There was also the practical reality that shows are extraordinarily expensive. While my background in film production meant I could probably produce one for very little, I always believed those resources were better invested elsewhere.
And yet, last year something shifted.
My former partner was gone. My team and partners encouraged me to take the next step. Moving to Paris renewed my creative energy in ways I had not expected. It became clear that perhaps it was finally time to tell the story of the brand through another medium.
I have always believed that to stay creative we must challenge ourselves, face our fears, and step outside our comfort zones. Otherwise the very thing we create slowly dies. My whole life, it seems, has been about pushing myself into those moments.
From the moment we began preparing the show, there was a feeling of lightness surrounding the process. Synchronicities seemed to appear everywhere. Samuel brought his extraordinary expertise. The design team arrived. The fittings began. The collection slowly revealed itself and through the casting process our woman began to take shape.
Paris, which is usually grey and wet in March, surprised us. Spring seemed to arrive overnight. On the day of the show it was sixty-five degrees and sunny.
Coming from film, I found it almost funny that all this work would culminate in something lasting only seven minutes. But afterward I understood something important.
Those seven minutes put our woman into motion. She came to life in a way she never had before. Each model reflected another facet of her personality.
During rehearsals the models delivered a certain cadence in their walk that I could not understand. It did not represent my woman. Can I direct them? I wondered. I could see something was off, but no one would speak up. So I decided to take charge.
“CO is about a woman who feels her body and her clothes. A woman who fills every collar, waist, and sleeve with ownership. The clothes she wears are simply an extension of what she already feels. CO is there to confirm her purpose. It is the outer shell of her inner state of mind.”
Suddenly everything shifted, not only for them, but for me as well.
My relentless attempt to create this woman had always been something deeper.
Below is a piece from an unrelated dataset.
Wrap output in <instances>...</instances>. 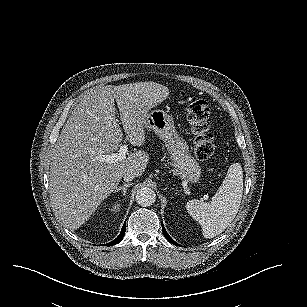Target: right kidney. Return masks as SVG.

Through the clothes I was trying to personify an unshakable yet feminine strength and the tension between softness and resilience, between the warrior within me and my own vulnerability.
And suddenly there she was. The cadence appeared. The models were filled with confidence and excitement. They understood. The tension is universal.
As the audience began to fill the rooms and I watched the monitors backstage, I remember smiling to myself and allowing the moment to unfold exactly as it wished. For the first time in a long time, I was not thinking about the past or the future.
CO has been a labor of love. It did not deliver wealth, comfort, or fame. It delivered truth and for that I could not be more grateful.
Whether it continues for another fifteen years or disappears tomorrow, in that moment I understood something simple.
This was a gift.
Gratitude for the work.
For the people who believed.
For the friends sitting in the front row.
For the one who flew from Los Angeles to Paris for twenty-four hours simply to be by my side.
Running a company is a brutal test of resilience. In the months leading up to the show I had been worn down by the relentless pressure of financial success, growth, and the constant demand for more. But in the middle of all that pressure, there was this unexpected light.
The show.
The very spotlight I had avoided for so many years. And perhaps that was the true meaning of the moment.
Not the applause.
Not the photographs.
Not even the seven minutes themselves.
But the quiet realization that sometimes the things we resist the most are the very things waiting to reveal who we have become.
For fifteen years I had built something slowly. Imperfectly. Stubbornly.
And standing there in that sunlit apartment overlooking the Tuileries, surrounded by the people who had carried this journey with me, I understood something I had not understood before.
Whatever happens next, the story of CO will always belong to that simple and improbable act of belief:
That an idea, nurtured long enough with love and persistence, can one day become real.